A windshirt is just a lightweight windbreaker. The concept is the same: prevent heat loss from wind and get some protection from light precip. Breathability is key. Get a Houdini and don't look back :)
Softshell jackets are heavy and cold. A 100w fleece and a windshirt are warmer than the Patagonia Super Guide jacket that I **had**. I tried a Millet too. Like I said, they are like a polyester Levi jacket to me.
What I can't logically reconcile is that I really like soft shell pants. Maybe there are differences in the fabrics, but they work for me on cold rainy days.Apr 8, 2013 at 8:34 pm #1974299
@hipassLocale: Los Angeles
I use my R1 for summer and winter.I use it with a windshirt for snowshoeing and its perfect.I just bought a big puffer for cold weather, when on breaks or cool summer evenings.I get cold pretty easy and my downsweater didnt work for me in the sierra.Just sold my softshell cause i realized it was a lot of bulk but couldnt figure a specific use-sort of a redundant piece.Have to figure out the use of my R2.Apr 8, 2013 at 9:06 pm #1974308
@milesbargerLocale: West Virginia
Spending summers in Denali (think days of 40s-50s, constant rain and wind, and helpin' spoonfuls of soak-you-to-the-bone bushwhacking) and winters in Western Oregon (think the same minus the schwhacking) taught me to love fleece. In those conditions, you're going to be and stay wet. If you generate enough body heat to stay warm when soaked and have the stamina to never stop moving in order to continue generating that heat, more power to you. I found that I didn't. I also found that synthetic insulation worked well when damp but sucked when soaked. So, I started packing ye olde fleece. Low and behold, it actually kept me warm when wet. And wringing it out and throwing it back on removed a significant amount of water, at least for awhile.

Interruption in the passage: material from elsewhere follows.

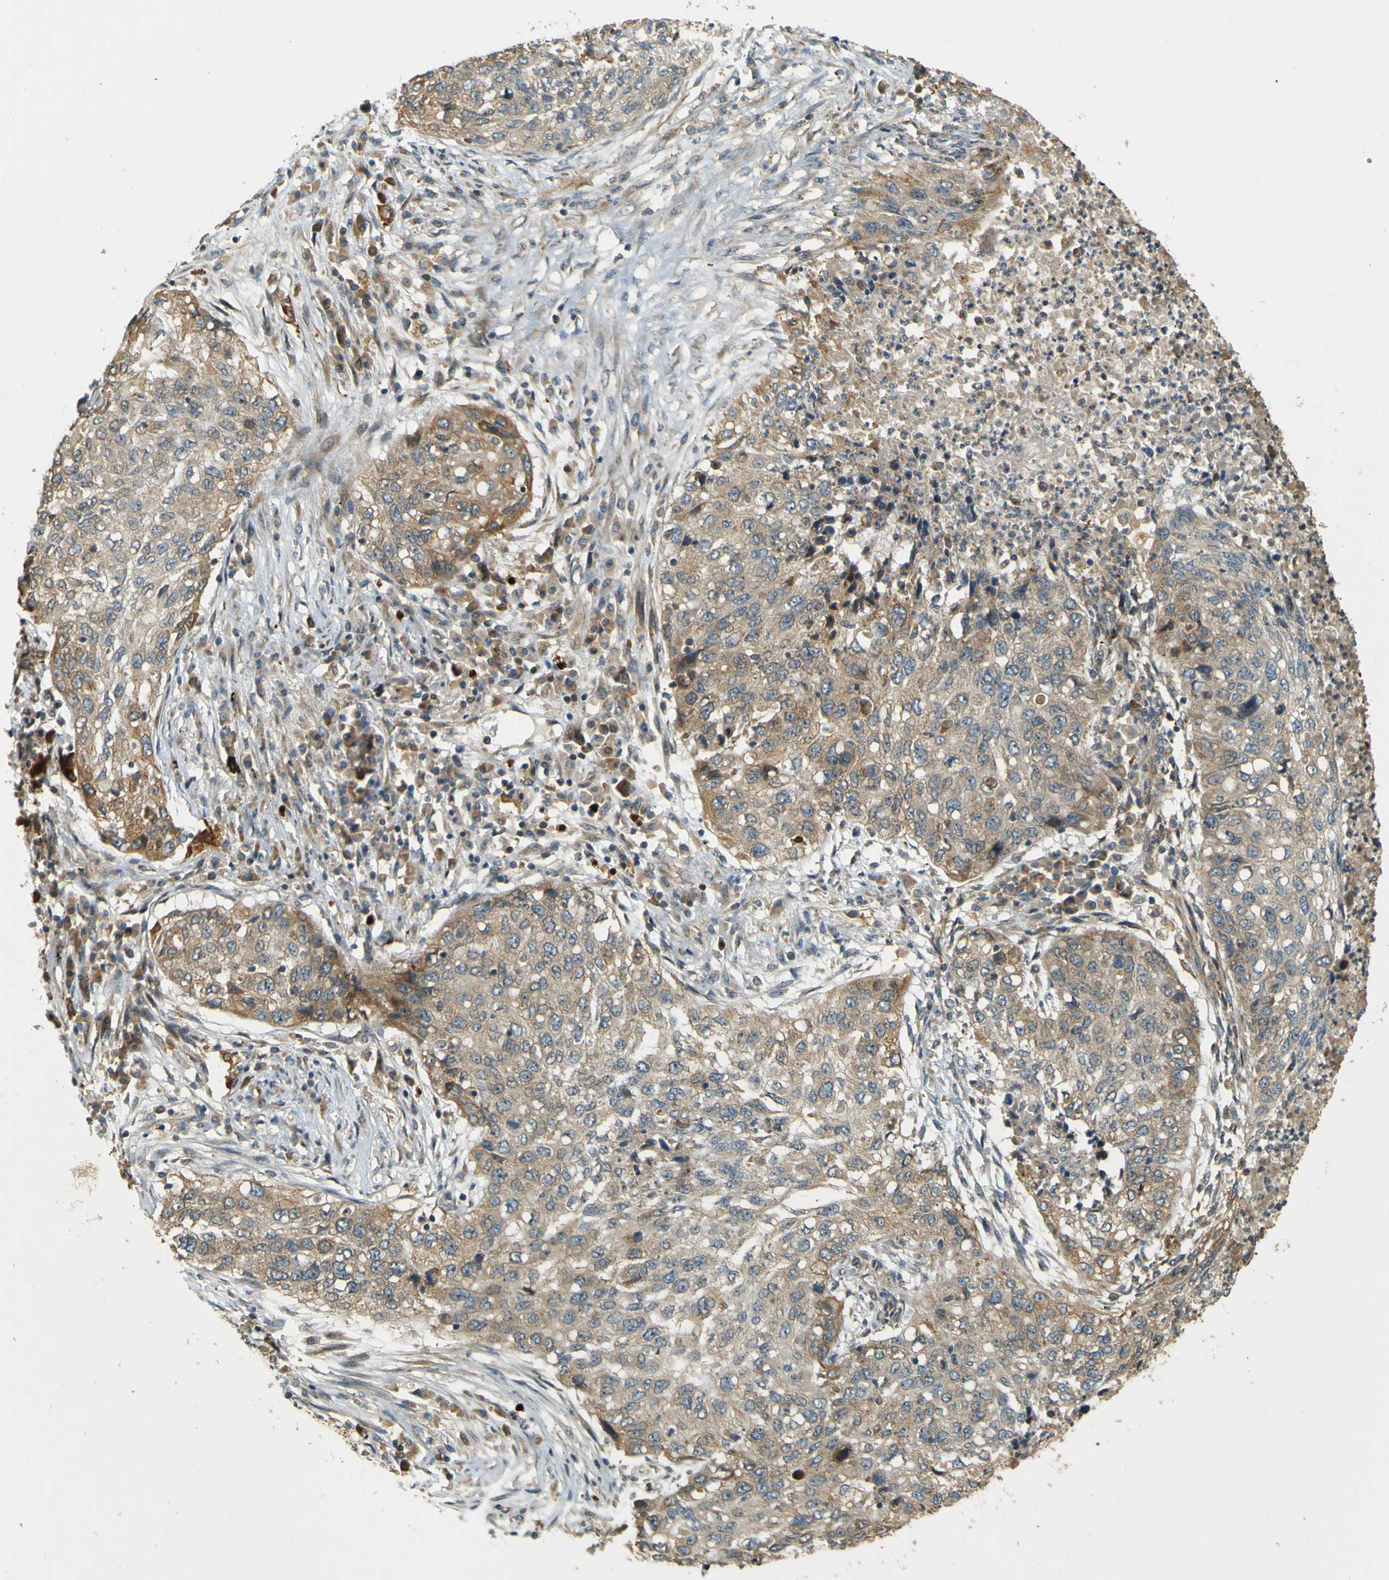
{"staining": {"intensity": "moderate", "quantity": ">75%", "location": "cytoplasmic/membranous"}, "tissue": "lung cancer", "cell_type": "Tumor cells", "image_type": "cancer", "snomed": [{"axis": "morphology", "description": "Squamous cell carcinoma, NOS"}, {"axis": "topography", "description": "Lung"}], "caption": "The micrograph exhibits a brown stain indicating the presence of a protein in the cytoplasmic/membranous of tumor cells in lung cancer (squamous cell carcinoma). (brown staining indicates protein expression, while blue staining denotes nuclei).", "gene": "LPCAT1", "patient": {"sex": "female", "age": 63}}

So, yeah, if you recreate in conditions that allow you to stay warm and dry enough that you don't need insulation while moving, pack the puffy. But for wet, cool/cold conditions, fleece is awesome. The minor increase in weight and packed volume is so very worth being able to actually enjoy trips in continuously wet weather.Apr 8, 2013 at 9:10 pm #1974309
If you don't need it in your bag/quilt at night it does make a great pillow. Another positive for the lack of compressibility.